Local Business Owner Indicted For Defrauding Exxon Mobil Of More Than $5 Million
HOUSTON – R. Scott Jordan, 52, of Houston, has surrendered to authorities following the return of an indictment alleging he defrauded Exxon Mobil and caused a loss of more than $5 million, announced United States Attorney Kenneth Magidson.
The indictment was returned under seal March 23, 2015, and unsealed today as he made his initial appearance before U.S. Magistrate Judge Mary Milloy.
As outlined in the indictment, Jordan owned and operated a company called One Source Industrial, which operated in the Houston area providing welding services. Exxon’s Baytown Olefins Plant (BOP) was One Source Industrial’s primary client. The indictment alleges that from 2004 through 2010, Jordan conspired with Garry W. Arnold, 63, of Dayton, who was employed by Exxon Mobil, to deprive Exxon Mobil of both its money and property and its right to Arnold’s honest services. The indictment also alleges four substantive counts of mail fraud.

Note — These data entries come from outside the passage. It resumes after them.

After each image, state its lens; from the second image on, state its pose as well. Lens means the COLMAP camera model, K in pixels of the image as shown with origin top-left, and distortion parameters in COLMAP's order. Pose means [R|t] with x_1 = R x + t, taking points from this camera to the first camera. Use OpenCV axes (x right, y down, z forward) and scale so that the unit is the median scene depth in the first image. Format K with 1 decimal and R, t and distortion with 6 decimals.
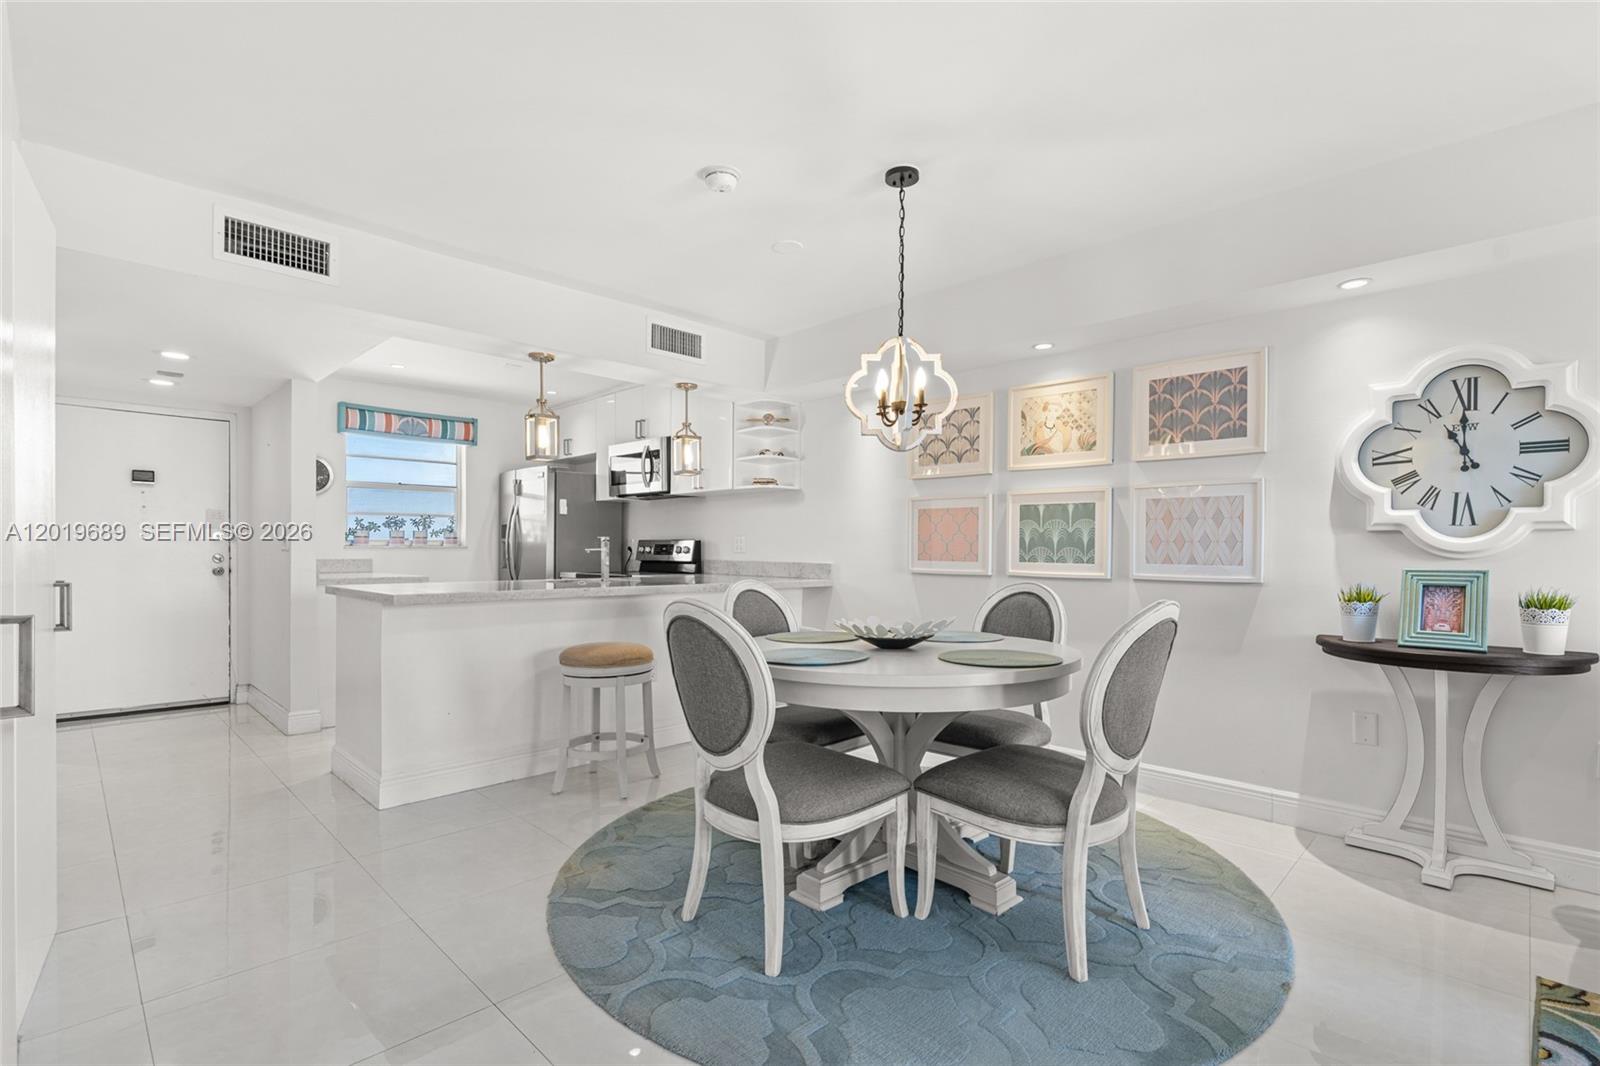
lens RADIAL K [[738.3, 0, 811.7], [0, 738.3, 552.5], [0, 0, 1]] dist [-0.012624, 0.001145]
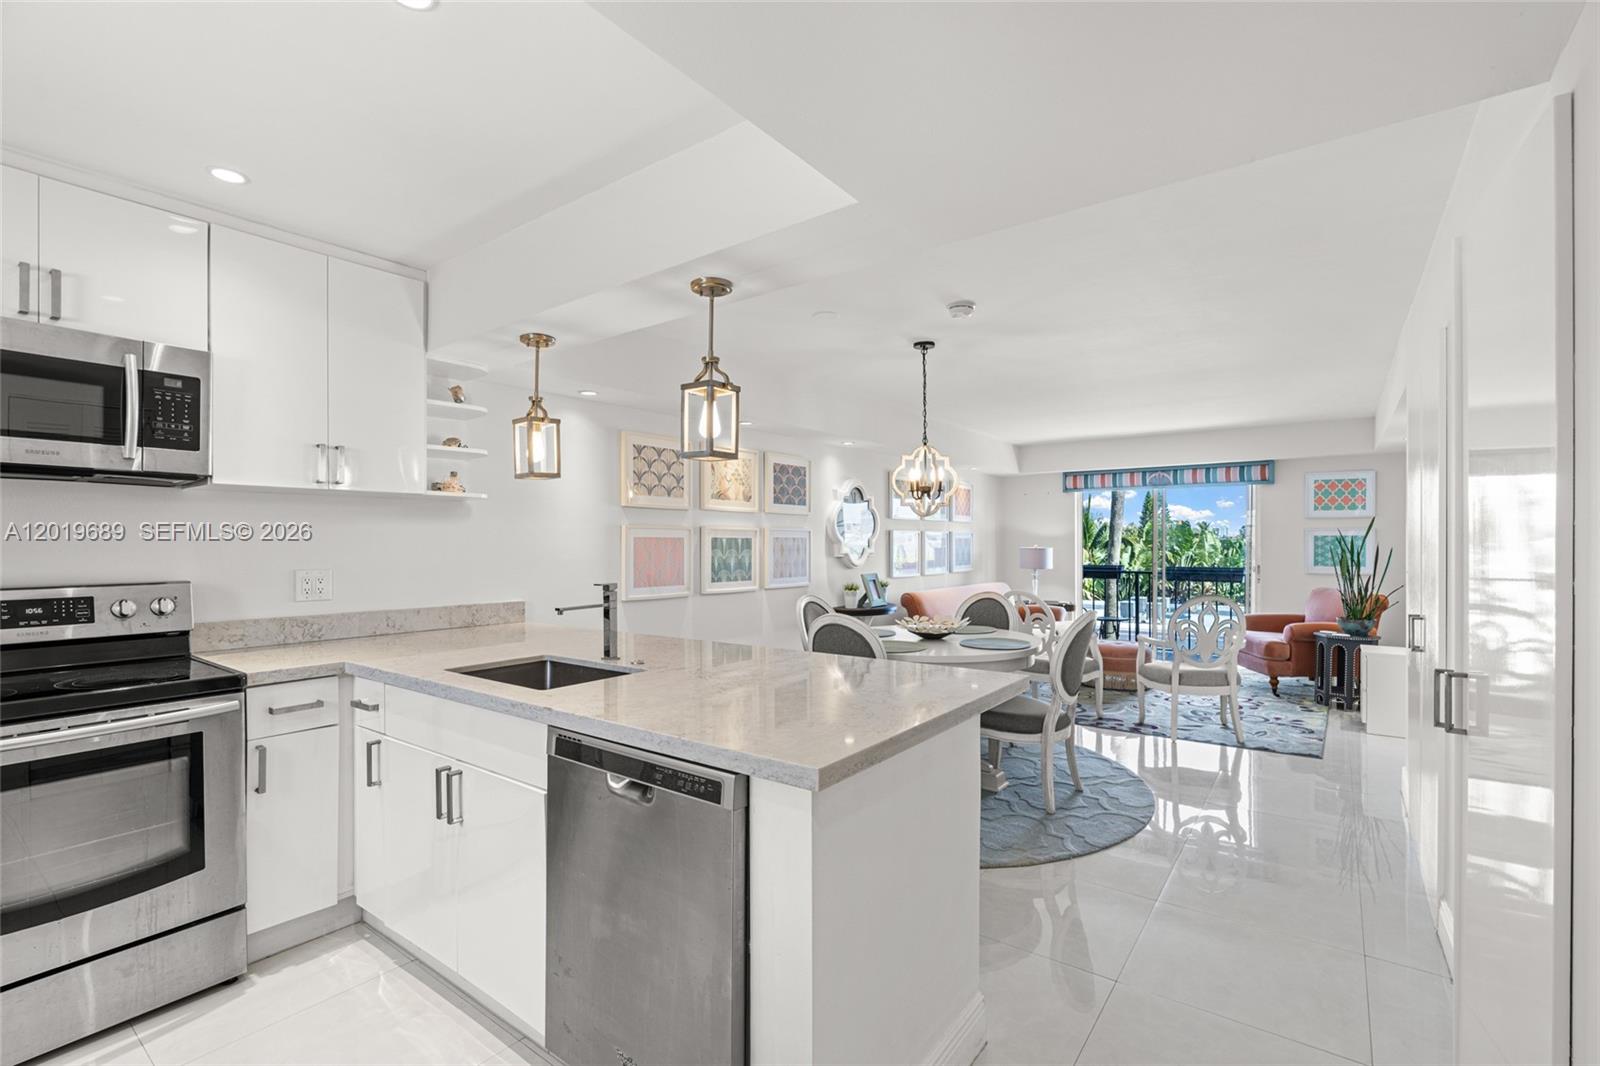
lens RADIAL K [[712.3, 0, 803.6], [0, 712.3, 544.3], [0, 0, 1]] dist [-0.009722, 0.001478]
pose [[-0.129039, -0.006788, 0.991616, -0.908740], [0.007486, 0.999941, 0.007819, -0.058585], [-0.991611, 0.008433, -0.128981, 0.959382]]
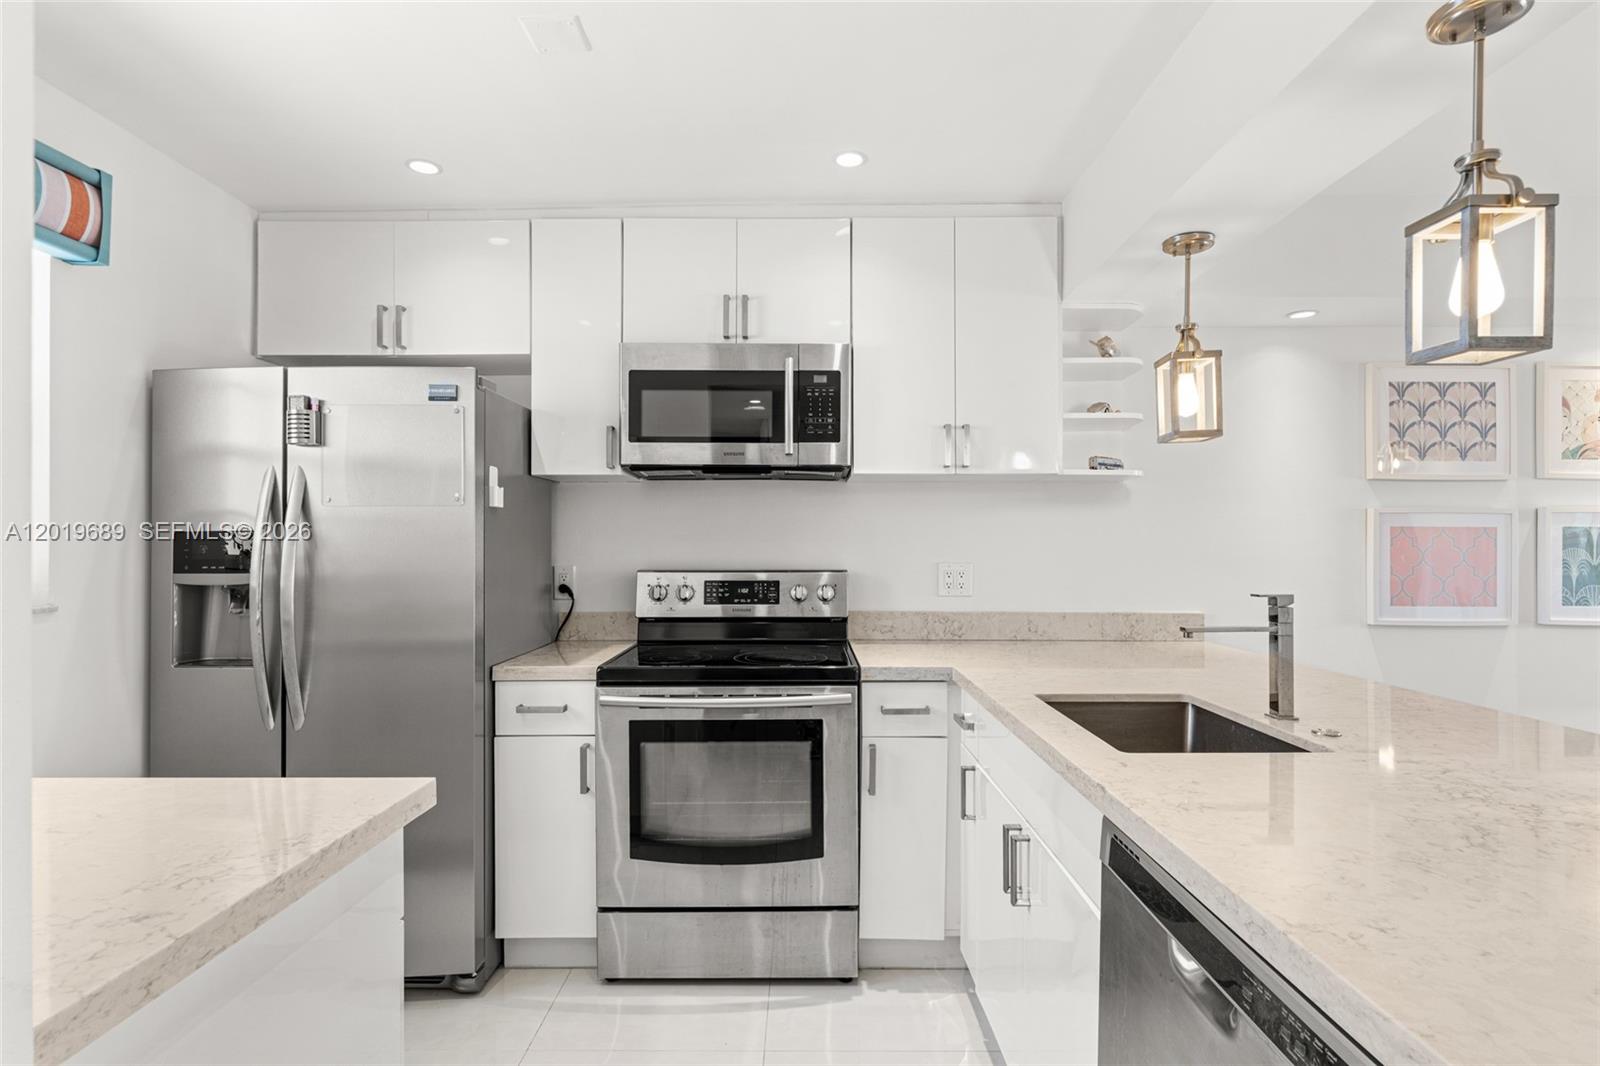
lens RADIAL K [[791.9, 0, 802.5], [0, 791.9, 538.3], [0, 0, 1]] dist [-0.007838, 0.001712]
pose [[0.720371, 0.000866, 0.693589, -0.753911], [0.005805, 0.999957, -0.007278, -0.049548], [-0.693565, 0.009269, 0.720334, 0.921223]]
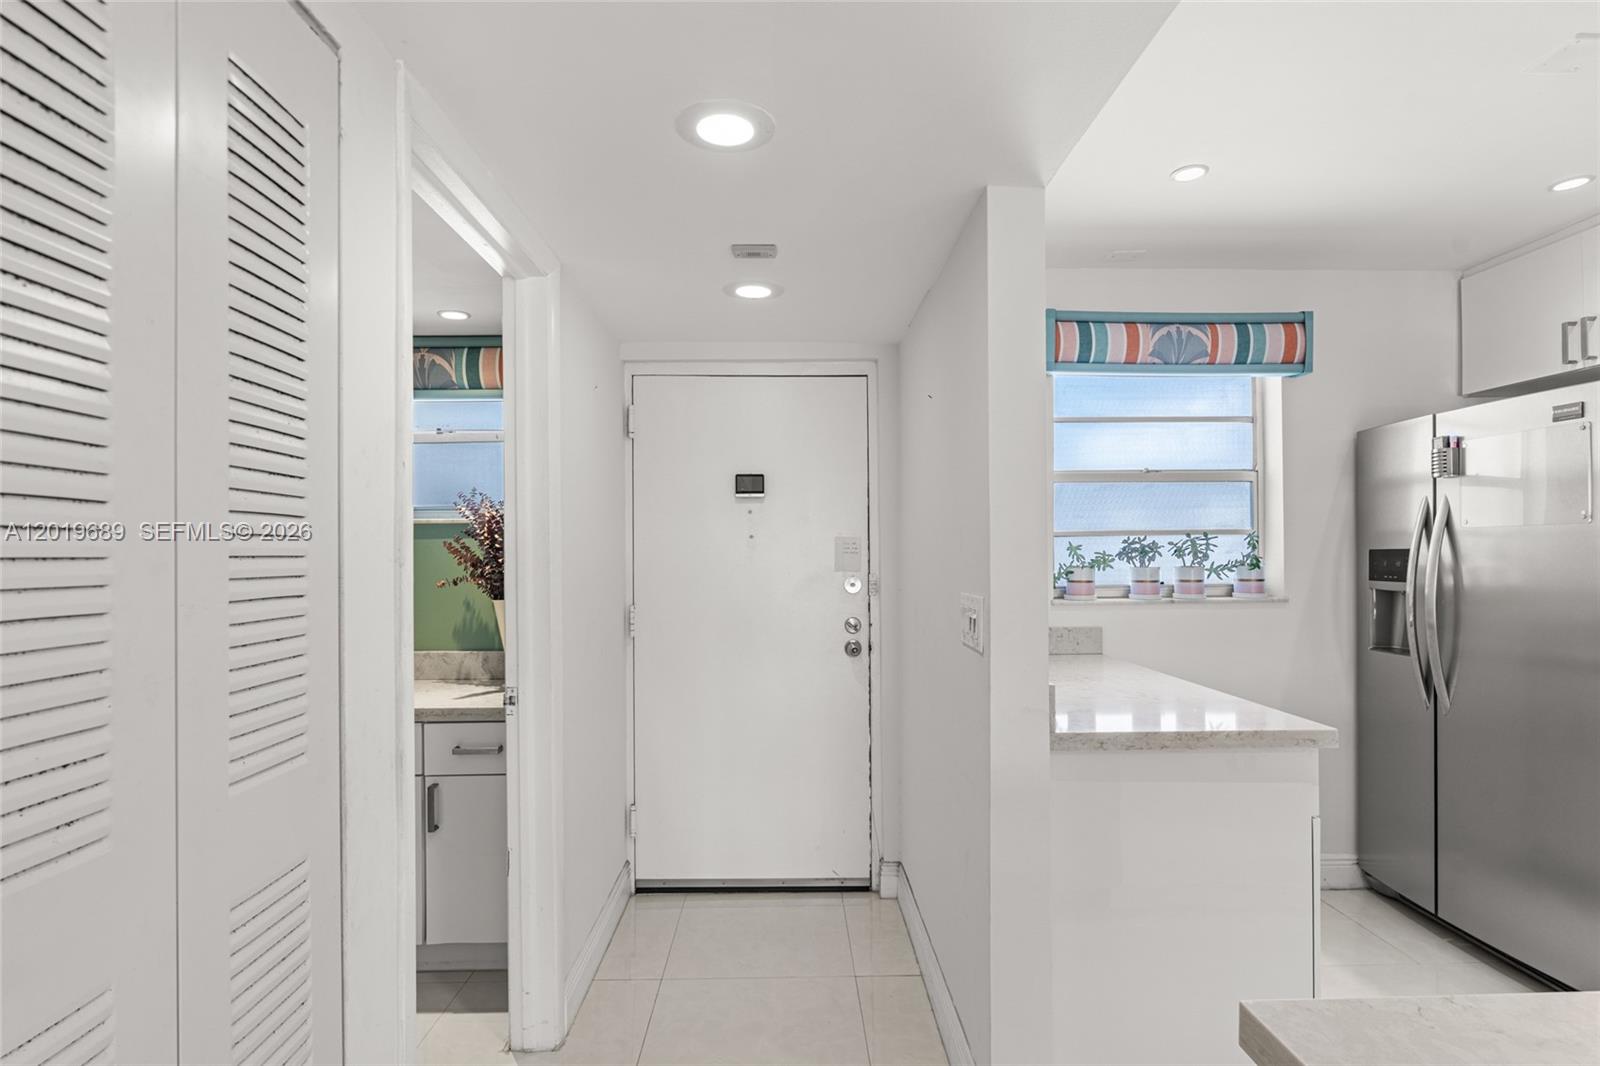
lens RADIAL K [[779.8, 0, 804.9], [0, 779.8, 546.7], [0, 0, 1]] dist [-0.011851, 0.005723]
pose [[0.714857, -0.011551, -0.699175, -0.553809], [0.005870, 0.999927, -0.010518, -0.059101], [0.699246, 0.003415, 0.714873, 0.723559]]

According to the indictment, Arnold’s job responsibilities included overseeing the maintenance and repair of numerous large furnaces located at the plant, including ordering replacement parts and coordinating the purchase, delivery and installation of these parts. Arnold also allegedly controlled and was part owner of Metal Blinds Unlimited Inc. The indictment alleges that during the relevant time period, Metal Blinds had minimal legitimate business operations, had no employees other than Jordan and operated out of his residence.
Beginning in approximately January 2004 and continuing through October 2010, Jordan and Arnold allegedly carried out a fraudulent invoicing scheme which caused Exxon to pay at least approximately $5.5 million for furnace parts and fabrication services that were never provided, were provided with materials already owned by Exxon or for which they paid an excessive amount. The indictment alleges Jordan and Arnold shared the proceeds of the scheme by having Exxon send the payment checks to One Source Industrial, after which Jordan caused that company to make payments to a sham corporation owned by Arnold. According to the indictment, Jordan also made payments to Arnold for legitimate work done by One Source Industrial for Exxon and other clients, again by making regular payments by check to Metal Blinds.
In total, Jordan and Arnold allegedly caused Exxon to create approximately 78 purchase orders and pay at least $5.5 million to One Source Industrial for work purportedly done by Metal Blinds. The indictment alleges Arnold received at least $3.2 million in association with these invoices through his sham corporation. Jordan also allegedly paid more than $300,000 to Arnold as part of the concealed profit-sharing agreement.
A conviction for conspiracy to commit mail fraud or substantive mail fraud carries as possible punishment a maximum penalty of 20 years in federal prison and a $250,000 maximum fine or twice the pecuniary gain or loss.
Arnold has already pleaded to his role in the scheme was sentenced to 63 months in federal prison to be followed by three years of supervised release.
The case is being investigated by the U.S. Postal Inspection Service and prosecuted by Assistant U.S. Attorney John Pearson.
An indictment is a formal accusation of criminal conduct, not evidence.
A defendant is presumed innocent unless convicted through due process of law.